The irrevocable trust is a type of estate planning tool that many people use to try to minimize estate and gift taxes. Once you set up this type of trust, you cannot change the terms of it, in most cases. While this type of trust can be beneficial, you also have to deal with a few risks along the way.
Changing the Terms
With a revocable trust, you can easily change which beneficiaries are getting which parts of your estate if you change your mind about how you want your estate distributed. With the irrevocable trust, it will not be possible to change the terms once established.
One of the most common issues encountered with an irrevocable trust occurs when there is a desire to change beneficiaries, the problem being that, once you set up the irrevocable trust, you cannot change the beneficiary. The beneficiary is the only one who can alter the agreement at this point. If your situation changes and you have a beneficiary that no longer has a role in your life, you might find it necessary to change the trust. This can be difficult with the irrevocable trust.

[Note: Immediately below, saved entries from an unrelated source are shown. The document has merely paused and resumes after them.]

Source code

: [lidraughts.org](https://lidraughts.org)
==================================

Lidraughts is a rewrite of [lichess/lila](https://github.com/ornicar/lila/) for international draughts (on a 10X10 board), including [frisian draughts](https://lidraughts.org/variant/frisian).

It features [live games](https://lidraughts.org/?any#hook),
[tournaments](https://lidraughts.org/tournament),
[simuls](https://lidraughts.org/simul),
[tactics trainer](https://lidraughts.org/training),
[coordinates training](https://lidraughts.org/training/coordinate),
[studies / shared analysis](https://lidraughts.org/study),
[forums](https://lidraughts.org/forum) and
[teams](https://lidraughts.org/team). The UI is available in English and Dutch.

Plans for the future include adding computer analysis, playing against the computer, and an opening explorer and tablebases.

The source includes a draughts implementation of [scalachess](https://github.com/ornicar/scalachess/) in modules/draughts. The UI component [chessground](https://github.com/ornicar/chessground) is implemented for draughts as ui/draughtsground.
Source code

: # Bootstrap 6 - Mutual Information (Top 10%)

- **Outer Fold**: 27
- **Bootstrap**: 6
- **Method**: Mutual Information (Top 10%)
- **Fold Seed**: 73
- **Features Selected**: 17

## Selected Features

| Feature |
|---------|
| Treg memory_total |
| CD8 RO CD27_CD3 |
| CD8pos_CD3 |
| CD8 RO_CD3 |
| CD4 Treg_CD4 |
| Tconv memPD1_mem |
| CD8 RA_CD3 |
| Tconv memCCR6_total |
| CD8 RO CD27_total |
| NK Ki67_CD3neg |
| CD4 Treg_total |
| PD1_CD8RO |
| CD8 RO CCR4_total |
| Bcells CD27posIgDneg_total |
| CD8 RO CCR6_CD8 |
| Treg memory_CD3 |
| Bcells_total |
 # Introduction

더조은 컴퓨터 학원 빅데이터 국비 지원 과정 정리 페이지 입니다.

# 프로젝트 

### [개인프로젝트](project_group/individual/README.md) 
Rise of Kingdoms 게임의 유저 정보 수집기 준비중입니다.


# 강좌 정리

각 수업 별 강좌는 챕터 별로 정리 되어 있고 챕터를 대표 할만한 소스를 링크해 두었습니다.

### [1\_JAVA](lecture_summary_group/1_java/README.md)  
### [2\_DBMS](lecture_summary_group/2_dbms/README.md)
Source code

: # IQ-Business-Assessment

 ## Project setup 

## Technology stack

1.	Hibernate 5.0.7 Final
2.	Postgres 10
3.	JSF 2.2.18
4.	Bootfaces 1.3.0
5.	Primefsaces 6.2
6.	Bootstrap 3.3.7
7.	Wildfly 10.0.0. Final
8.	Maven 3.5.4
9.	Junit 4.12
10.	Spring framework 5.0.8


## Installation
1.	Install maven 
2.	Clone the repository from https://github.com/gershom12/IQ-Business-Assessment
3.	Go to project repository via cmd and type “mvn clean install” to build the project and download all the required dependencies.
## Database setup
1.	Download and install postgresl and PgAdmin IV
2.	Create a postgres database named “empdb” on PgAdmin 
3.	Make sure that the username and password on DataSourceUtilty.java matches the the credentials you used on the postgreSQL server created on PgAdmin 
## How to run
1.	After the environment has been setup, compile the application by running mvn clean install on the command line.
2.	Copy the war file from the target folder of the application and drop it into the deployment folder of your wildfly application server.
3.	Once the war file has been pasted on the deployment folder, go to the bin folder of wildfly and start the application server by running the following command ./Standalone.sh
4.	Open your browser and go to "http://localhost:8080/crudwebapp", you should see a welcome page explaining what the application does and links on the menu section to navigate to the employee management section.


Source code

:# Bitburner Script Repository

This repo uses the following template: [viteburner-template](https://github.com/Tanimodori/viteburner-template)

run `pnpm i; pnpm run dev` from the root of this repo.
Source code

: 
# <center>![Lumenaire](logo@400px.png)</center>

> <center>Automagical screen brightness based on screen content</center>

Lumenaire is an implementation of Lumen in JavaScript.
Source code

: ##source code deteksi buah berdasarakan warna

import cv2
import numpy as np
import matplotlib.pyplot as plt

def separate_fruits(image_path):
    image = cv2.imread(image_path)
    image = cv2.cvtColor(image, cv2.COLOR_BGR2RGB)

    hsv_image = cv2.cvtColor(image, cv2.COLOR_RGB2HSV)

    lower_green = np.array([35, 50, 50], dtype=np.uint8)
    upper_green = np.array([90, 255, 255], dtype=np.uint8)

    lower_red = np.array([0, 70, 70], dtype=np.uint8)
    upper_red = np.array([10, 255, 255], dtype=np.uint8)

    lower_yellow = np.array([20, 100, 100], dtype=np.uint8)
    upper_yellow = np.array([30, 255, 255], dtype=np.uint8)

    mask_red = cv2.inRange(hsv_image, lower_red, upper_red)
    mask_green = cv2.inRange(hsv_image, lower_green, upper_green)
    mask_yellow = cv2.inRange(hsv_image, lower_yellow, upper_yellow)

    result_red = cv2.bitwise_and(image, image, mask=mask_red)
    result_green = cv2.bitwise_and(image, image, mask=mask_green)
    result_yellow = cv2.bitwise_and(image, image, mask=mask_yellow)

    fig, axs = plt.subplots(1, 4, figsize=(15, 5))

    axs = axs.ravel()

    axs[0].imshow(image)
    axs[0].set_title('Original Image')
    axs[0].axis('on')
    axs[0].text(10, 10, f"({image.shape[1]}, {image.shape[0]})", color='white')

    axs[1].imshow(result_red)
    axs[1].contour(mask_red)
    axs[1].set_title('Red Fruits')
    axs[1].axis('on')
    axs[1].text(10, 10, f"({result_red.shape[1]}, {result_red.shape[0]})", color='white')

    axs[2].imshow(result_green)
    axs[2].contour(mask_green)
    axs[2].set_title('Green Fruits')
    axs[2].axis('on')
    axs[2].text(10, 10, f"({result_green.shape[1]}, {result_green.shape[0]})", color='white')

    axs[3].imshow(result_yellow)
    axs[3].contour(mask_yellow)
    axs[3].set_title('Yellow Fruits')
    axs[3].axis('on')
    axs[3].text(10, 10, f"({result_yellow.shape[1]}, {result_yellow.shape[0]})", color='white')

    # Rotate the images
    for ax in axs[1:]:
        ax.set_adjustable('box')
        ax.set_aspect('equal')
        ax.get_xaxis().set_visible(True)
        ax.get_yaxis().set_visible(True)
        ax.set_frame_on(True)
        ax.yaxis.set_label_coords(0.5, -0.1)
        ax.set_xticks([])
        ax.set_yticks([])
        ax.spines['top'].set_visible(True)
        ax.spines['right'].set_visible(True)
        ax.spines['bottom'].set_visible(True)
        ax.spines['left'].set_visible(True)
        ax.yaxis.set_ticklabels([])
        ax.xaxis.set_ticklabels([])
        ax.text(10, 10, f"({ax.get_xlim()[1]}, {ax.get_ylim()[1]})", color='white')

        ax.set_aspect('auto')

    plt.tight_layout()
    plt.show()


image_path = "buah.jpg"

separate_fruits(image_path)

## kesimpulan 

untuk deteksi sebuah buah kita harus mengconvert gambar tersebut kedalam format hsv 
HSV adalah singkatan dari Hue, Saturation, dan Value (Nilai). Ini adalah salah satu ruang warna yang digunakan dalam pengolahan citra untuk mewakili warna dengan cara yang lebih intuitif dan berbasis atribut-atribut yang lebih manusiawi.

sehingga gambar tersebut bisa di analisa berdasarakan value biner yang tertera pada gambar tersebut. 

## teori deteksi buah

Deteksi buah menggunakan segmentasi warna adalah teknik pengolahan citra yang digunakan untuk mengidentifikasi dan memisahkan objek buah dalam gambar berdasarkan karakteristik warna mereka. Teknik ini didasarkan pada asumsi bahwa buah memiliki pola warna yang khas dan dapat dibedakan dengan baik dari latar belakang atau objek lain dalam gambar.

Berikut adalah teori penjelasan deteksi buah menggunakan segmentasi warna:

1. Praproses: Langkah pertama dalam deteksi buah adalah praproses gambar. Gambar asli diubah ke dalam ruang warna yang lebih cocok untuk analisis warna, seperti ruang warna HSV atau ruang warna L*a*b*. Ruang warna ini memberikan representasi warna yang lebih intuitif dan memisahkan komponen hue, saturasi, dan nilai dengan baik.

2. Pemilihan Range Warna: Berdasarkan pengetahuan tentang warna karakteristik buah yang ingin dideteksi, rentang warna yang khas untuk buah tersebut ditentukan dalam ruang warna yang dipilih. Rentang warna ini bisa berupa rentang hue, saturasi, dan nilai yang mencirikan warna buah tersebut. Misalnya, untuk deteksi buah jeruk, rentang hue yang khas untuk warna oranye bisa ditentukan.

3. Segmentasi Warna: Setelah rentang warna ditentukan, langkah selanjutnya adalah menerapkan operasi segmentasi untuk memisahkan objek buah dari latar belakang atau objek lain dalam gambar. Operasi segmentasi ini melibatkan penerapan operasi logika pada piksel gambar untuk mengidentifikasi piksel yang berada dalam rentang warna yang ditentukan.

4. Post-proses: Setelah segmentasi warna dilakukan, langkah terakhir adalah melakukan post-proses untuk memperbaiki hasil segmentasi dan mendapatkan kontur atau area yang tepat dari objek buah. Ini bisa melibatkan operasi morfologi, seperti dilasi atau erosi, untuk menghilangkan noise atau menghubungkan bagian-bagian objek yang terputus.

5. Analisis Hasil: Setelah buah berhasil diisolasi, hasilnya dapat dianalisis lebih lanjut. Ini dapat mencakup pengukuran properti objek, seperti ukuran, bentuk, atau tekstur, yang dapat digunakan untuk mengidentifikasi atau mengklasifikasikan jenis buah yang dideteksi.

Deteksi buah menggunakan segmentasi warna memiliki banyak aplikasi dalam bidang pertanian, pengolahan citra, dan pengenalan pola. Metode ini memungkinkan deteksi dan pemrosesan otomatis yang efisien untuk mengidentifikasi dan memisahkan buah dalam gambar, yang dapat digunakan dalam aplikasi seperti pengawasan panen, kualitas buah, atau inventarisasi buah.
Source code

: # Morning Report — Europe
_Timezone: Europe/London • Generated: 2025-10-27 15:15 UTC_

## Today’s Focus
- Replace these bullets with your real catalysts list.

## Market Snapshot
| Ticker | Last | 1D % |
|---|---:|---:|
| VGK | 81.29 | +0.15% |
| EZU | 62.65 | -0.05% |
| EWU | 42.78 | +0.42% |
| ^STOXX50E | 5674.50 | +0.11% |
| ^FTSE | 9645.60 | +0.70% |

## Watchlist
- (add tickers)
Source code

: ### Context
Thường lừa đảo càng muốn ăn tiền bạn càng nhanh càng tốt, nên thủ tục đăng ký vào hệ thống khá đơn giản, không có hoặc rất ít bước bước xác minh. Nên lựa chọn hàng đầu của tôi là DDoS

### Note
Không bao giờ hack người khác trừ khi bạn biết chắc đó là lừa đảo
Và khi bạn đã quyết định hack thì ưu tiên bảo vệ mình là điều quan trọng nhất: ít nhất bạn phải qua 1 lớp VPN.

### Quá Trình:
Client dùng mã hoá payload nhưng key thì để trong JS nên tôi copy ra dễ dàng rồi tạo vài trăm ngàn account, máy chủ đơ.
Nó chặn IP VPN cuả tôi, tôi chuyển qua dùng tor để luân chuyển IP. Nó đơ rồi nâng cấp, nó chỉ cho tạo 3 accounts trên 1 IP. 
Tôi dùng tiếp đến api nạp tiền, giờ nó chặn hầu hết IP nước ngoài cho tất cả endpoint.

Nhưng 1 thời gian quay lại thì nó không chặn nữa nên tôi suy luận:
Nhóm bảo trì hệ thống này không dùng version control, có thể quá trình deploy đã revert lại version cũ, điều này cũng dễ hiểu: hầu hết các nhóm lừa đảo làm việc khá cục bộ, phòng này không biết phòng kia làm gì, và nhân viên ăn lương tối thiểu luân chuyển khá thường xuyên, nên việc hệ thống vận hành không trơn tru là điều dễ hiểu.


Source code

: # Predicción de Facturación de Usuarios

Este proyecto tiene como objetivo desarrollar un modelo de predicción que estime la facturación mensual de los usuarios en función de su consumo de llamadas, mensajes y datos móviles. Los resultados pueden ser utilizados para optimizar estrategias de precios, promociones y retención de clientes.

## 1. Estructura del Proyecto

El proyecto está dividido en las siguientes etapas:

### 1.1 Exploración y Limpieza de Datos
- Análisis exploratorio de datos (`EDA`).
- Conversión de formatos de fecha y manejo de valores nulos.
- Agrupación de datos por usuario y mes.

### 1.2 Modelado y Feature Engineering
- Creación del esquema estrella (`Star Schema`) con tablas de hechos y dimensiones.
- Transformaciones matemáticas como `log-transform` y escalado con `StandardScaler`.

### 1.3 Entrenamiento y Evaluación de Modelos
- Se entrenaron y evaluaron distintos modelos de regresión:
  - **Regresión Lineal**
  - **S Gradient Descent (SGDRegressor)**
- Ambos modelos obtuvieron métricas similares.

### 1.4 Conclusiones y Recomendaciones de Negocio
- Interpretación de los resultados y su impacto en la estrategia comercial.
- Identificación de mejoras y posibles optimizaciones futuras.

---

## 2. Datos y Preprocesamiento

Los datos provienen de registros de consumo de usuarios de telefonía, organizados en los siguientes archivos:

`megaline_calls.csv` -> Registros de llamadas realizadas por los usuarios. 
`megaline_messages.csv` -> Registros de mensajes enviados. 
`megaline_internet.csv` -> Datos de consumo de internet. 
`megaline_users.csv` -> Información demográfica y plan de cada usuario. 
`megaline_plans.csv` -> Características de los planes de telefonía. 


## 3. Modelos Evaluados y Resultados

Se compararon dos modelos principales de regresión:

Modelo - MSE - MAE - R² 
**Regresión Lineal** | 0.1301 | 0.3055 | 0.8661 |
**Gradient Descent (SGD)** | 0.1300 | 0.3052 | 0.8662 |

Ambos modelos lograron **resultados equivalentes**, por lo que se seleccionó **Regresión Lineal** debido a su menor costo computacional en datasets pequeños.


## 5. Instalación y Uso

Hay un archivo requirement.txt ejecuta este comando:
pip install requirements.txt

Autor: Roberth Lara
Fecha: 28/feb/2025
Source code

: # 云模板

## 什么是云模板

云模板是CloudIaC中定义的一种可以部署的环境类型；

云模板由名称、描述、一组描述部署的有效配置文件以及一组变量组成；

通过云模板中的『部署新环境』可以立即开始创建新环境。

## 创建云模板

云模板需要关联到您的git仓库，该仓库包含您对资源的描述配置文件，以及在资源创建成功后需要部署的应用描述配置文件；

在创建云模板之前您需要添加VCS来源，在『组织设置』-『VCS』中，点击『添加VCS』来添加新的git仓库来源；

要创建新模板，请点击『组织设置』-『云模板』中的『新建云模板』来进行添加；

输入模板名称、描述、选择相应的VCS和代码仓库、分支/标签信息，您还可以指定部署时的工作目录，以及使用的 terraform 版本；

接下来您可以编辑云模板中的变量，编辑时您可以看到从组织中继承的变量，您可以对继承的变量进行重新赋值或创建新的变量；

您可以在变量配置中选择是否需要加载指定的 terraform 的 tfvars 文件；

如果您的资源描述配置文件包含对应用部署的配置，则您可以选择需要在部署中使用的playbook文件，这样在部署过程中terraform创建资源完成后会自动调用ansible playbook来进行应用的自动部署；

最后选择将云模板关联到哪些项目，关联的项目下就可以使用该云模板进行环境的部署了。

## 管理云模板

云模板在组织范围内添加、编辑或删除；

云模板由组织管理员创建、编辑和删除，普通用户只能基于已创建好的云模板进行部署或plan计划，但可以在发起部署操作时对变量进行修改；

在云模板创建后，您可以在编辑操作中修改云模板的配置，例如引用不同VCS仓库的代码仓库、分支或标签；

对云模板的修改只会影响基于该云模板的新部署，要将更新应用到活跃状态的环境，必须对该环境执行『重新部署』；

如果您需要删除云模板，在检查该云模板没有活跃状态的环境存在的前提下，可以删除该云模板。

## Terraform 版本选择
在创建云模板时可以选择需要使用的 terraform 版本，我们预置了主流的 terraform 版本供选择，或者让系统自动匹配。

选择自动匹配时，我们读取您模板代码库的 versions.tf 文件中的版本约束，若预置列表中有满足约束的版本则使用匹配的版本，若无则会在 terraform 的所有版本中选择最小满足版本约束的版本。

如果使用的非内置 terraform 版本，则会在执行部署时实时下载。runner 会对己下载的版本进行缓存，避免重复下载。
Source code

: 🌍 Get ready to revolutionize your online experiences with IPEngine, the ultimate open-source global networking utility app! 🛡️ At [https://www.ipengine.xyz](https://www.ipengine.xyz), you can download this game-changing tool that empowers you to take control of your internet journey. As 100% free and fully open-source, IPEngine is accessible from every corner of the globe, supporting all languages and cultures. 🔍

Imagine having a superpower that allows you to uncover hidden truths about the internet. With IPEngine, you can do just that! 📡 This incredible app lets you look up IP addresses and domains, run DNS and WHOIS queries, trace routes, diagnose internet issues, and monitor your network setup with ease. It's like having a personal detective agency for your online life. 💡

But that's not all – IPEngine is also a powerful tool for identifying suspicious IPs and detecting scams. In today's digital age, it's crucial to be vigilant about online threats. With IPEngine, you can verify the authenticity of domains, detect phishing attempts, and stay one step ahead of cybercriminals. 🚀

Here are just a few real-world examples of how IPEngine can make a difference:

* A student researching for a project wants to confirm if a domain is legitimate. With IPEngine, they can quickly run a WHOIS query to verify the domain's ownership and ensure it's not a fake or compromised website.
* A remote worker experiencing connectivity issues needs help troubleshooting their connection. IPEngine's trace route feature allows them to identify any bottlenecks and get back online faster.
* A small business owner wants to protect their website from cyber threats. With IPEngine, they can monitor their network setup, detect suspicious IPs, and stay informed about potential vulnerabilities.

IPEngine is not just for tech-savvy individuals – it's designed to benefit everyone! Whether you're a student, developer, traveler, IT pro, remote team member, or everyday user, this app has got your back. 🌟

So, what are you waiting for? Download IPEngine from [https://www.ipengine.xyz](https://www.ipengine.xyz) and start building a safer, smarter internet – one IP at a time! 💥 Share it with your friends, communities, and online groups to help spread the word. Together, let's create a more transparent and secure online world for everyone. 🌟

When you set up this type of trust, the trust will then have to pay its own taxes. When you transfer the money from your possession into the possession of the trust, gift tax rules apply. If you transfer more than the gift tax exemption, you may have to pay taxes on the amount that you transfer. Your trustee will also have to file annual income tax returns on behalf of the trust, which leaves room for filing mistakes and penalties.
Another potential risk that you may have to deal with when setting up an irrevocable trust is the risk of misinterpretation. When you set up this type of trust, it will be up to the trustee to make the distributions according to your wishes. If you do not make one of your wishes completely clear in the trust documents, the trustee could make a mistake. At that point, there is nothing you can do about the distribution.